The downside seems to be you need clusters and stuff to make it really shine. Since different servers or sites was mentioned I think we are still on track. I found it a finicky to get up-and-running with the Apache downloads because the tend to assume non-Windows environments (ho hum).
The other 'fast' option would be
Apache Apollo
Which would need you to do the plumbing for connecting different servers. Since the requirements include ...
servers that receive events. They start with the same initial state, and should keep in sync by agreeing on which event to process in which order.
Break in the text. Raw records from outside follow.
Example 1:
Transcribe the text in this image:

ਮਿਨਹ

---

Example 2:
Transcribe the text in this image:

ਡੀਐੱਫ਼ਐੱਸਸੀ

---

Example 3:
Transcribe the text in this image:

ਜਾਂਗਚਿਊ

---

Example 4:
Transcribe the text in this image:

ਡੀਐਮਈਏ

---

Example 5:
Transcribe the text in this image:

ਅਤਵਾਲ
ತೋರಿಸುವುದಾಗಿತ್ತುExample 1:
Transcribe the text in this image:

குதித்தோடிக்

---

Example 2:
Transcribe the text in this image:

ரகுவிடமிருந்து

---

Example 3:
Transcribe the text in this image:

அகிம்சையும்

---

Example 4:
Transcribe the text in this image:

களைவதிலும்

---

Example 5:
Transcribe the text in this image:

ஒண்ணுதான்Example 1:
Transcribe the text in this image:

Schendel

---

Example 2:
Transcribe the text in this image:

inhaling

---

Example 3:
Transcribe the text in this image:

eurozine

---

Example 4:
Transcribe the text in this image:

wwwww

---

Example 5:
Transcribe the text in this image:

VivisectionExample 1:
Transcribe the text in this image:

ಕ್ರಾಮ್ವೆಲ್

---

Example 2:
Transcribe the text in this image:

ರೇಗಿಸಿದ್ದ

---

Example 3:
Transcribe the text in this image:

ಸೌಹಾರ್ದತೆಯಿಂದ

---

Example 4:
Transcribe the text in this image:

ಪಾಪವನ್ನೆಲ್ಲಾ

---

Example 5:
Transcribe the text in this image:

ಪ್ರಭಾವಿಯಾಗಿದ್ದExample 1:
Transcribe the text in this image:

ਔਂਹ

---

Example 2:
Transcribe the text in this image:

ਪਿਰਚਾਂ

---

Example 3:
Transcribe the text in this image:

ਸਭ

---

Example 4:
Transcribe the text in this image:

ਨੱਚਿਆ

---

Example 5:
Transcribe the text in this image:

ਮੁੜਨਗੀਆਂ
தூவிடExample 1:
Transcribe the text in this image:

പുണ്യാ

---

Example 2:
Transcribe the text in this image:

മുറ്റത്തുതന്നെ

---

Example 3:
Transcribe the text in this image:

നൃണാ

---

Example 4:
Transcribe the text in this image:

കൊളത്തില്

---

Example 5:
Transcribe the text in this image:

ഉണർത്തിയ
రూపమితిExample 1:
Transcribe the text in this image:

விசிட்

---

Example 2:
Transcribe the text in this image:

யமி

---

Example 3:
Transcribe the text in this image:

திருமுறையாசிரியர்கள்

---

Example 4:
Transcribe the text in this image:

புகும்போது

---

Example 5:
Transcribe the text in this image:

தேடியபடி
Luckily for me, the events are not to be processed ASAP, but "in a bit", so that I have some time to get the servers to agree before the deadline
I suggest looking at a "Getting Started" example or tutorial with Kafka and then looking at similar ZooKeeper organised message/log software(s). Good luck and Enjoy!
So far I haven't got a clear answer, but I think it would be useful anyone interested to see what I found.
Here are some theoretical discussions related to the subject:
Dynamic Vector Clocks for Consistent Ordering of Events
Conflict-free Replicated Data Types
One way of making multiple concurent process wait for each other, which I could use to synchronize the "batches" is a distributed barrier. One Java implementation seems to be available on top of Hazelcast and another uses ZooKeeper
One simpler alternative I found is to use a DB. Every process inserts all events it receives into the DB. Depending on the DB design, this can be fully concurrent and lock-free, like in VoltDB, for example. Then at regular interval of one second, some "cron job" runs that selects and marks the events to be processed in the next batch. The job can run on every server. The first to run the job for one batches fixes the set of events, so that the others just get to use the list that the first one defined. Like that we have a guarantee that all batches contain the same set of event on all servers. And if we can use a complete order over the whole batch, which the cron job could specify itself, then the state of the servers will be kept in sync.